**TASK DESCRIPTION**. Copy each entry in the data below with every "orphan" changed to "loose" and nothing else altered. Leave the pictures out.

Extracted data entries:
===============
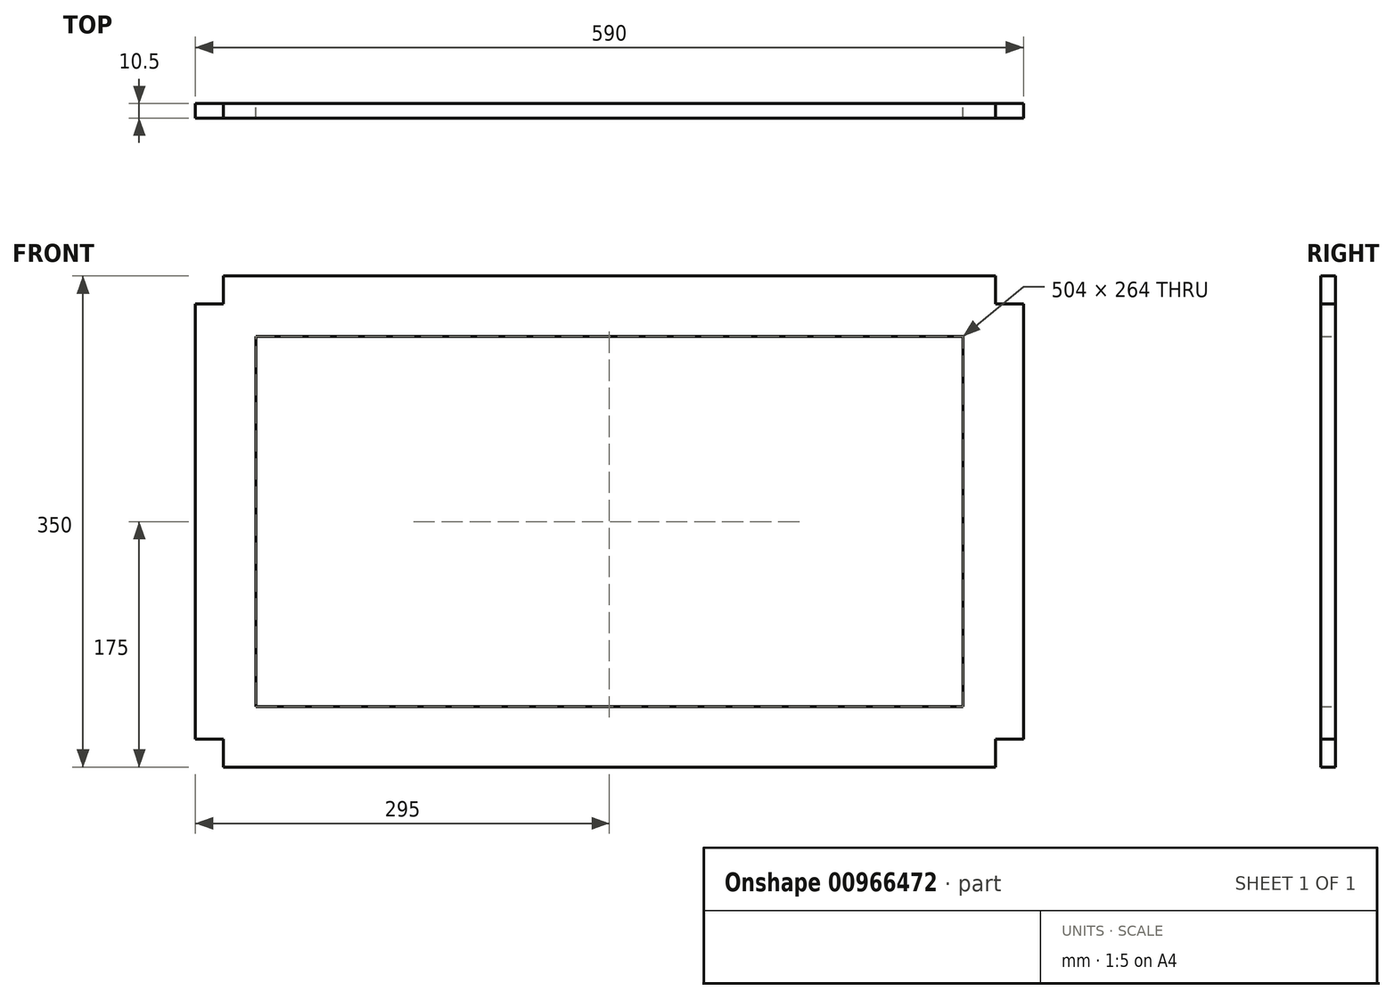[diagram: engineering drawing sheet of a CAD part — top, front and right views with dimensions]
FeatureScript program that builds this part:
annotation { "Feature Type Name" : "Feature", "Feature Type Description" : "" }
export const myFeature = defineFeature(function(context is Context, id is Id, definition is map)
    precondition{}
    {
        {
            var Q0;
            Q0=qCreatedBy(makeId("Front.planeOp"),FACE);
            var sketch = newSketch(context, id + "F0", { "sketchPlane" : qUnion([Q0])});
            skLineSegment(sketch, "E0.bottom", {"start": v(275, 175) * mm, "end": v(-275, 175) * mm});
            skLineSegment(sketch, "E0.top", {"start": v(275, -175) * mm, "end": v(-275, -175) * mm});
            skLineSegment(sketch, "E0.left", {"start": v(295, 155) * mm, "end": v(295, -155) * mm});
            skLineSegment(sketch, "E0.right", {"start": v(-295, 155) * mm, "end": v(-295, -155) * mm});
            skPoint(sketch, "E0.middle", {"position": v(0, 0) * mm});
            skLineSegment(sketch, "E1.top", {"start": v(-295, 155) * mm, "end": v(-275, 155) * mm});
            skLineSegment(sketch, "E1.right", {"start": v(-275, 175) * mm, "end": v(-275, 155) * mm});
            skLineSegment(sketch, "E2.top", {"start": v(295, 155) * mm, "end": v(275, 155) * mm});
            skLineSegment(sketch, "E2.right", {"start": v(275, 175) * mm, "end": v(275, 155) * mm});
            skLineSegment(sketch, "E3.top", {"start": v(-295, -155) * mm, "end": v(-275, -155) * mm});
            skLineSegment(sketch, "E3.right", {"start": v(-275, -175) * mm, "end": v(-275, -155) * mm});
            skLineSegment(sketch, "E4.top", {"start": v(295, -155) * mm, "end": v(275, -155) * mm});
            skLineSegment(sketch, "E4.right", {"start": v(275, -175) * mm, "end": v(275, -155) * mm});
            skPoint(sketch, "E5.orphan", {"position": v(-295, 175) * mm});
            skPoint(sketch, "E2.left.start.orphan", {"position": v(295, 175) * mm});
            skPoint(sketch, "E6.orphan", {"position": v(295, -175) * mm});
            skPoint(sketch, "E3.left.start.orphan", {"position": v(-295, -175) * mm});
            skLineSegment(sketch, "E7.0", {"start": v(295, 132) * mm, "end": v(-295, 132) * mm});
            skLineSegment(sketch, "E8.0", {"start": v(252, 132) * mm, "end": v(252, -132) * mm});
            skLineSegment(sketch, "E9.0", {"start": v(295, -132) * mm, "end": v(-295, -132) * mm});
            skLineSegment(sketch, "E10.0", {"start": v(-252, 132) * mm, "end": v(-252, -132) * mm});
            skSolve(sketch);
        }
        {
            var Q0;
            Q0 = qSketchRegion(id + "F0", true);
            extrude(context, id + "F1", {"entities" : qUnion([Q0]), "depth" : 10.5 * mm, "offsetDistance" : 25 * mm});
        }
    });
===============
**FINAL RESULT**.
[diagram: engineering drawing sheet of a CAD part — top, front and right views with dimensions]
FeatureScript program that builds this part:
annotation { "Feature Type Name" : "Feature", "Feature Type Description" : "" }
export const myFeature = defineFeature(function(context is Context, id is Id, definition is map)
    precondition{}
    {
        {
            var Q0;
            Q0=qCreatedBy(makeId("Front.planeOp"),FACE);
            var sketch = newSketch(context, id + "F0", { "sketchPlane" : qUnion([Q0])});
            skLineSegment(sketch, "E0.bottom", {"start": v(275, 175) * mm, "end": v(-275, 175) * mm});
            skLineSegment(sketch, "E0.top", {"start": v(275, -175) * mm, "end": v(-275, -175) * mm});
            skLineSegment(sketch, "E0.left", {"start": v(295, 155) * mm, "end": v(295, -155) * mm});
            skLineSegment(sketch, "E0.right", {"start": v(-295, 155) * mm, "end": v(-295, -155) * mm});
            skPoint(sketch, "E0.middle", {"position": v(0, 0) * mm});
            skLineSegment(sketch, "E1.top", {"start": v(-295, 155) * mm, "end": v(-275, 155) * mm});
            skLineSegment(sketch, "E1.right", {"start": v(-275, 175) * mm, "end": v(-275, 155) * mm});
            skLineSegment(sketch, "E2.top", {"start": v(295, 155) * mm, "end": v(275, 155) * mm});
            skLineSegment(sketch, "E2.right", {"start": v(275, 175) * mm, "end": v(275, 155) * mm});
            skLineSegment(sketch, "E3.top", {"start": v(-295, -155) * mm, "end": v(-275, -155) * mm});
            skLineSegment(sketch, "E3.right", {"start": v(-275, -175) * mm, "end": v(-275, -155) * mm});
            skLineSegment(sketch, "E4.top", {"start": v(295, -155) * mm, "end": v(275, -155) * mm});
            skLineSegment(sketch, "E4.right", {"start": v(275, -175) * mm, "end": v(275, -155) * mm});
            skPoint(sketch, "E5.loose", {"position": v(-295, 175) * mm});
            skPoint(sketch, "E2.left.start.loose", {"position": v(295, 175) * mm});
            skPoint(sketch, "E6.loose", {"position": v(295, -175) * mm});
            skPoint(sketch, "E3.left.start.loose", {"position": v(-295, -175) * mm});
            skLineSegment(sketch, "E7.0", {"start": v(295, 132) * mm, "end": v(-295, 132) * mm});
            skLineSegment(sketch, "E8.0", {"start": v(252, 132) * mm, "end": v(252, -132) * mm});
            skLineSegment(sketch, "E9.0", {"start": v(295, -132) * mm, "end": v(-295, -132) * mm});
            skLineSegment(sketch, "E10.0", {"start": v(-252, 132) * mm, "end": v(-252, -132) * mm});
            skSolve(sketch);
        }
        {
            var Q0;
            Q0 = qSketchRegion(id + "F0", true);
            extrude(context, id + "F1", {"entities" : qUnion([Q0]), "depth" : 10.5 * mm, "offsetDistance" : 25 * mm});
        }
    });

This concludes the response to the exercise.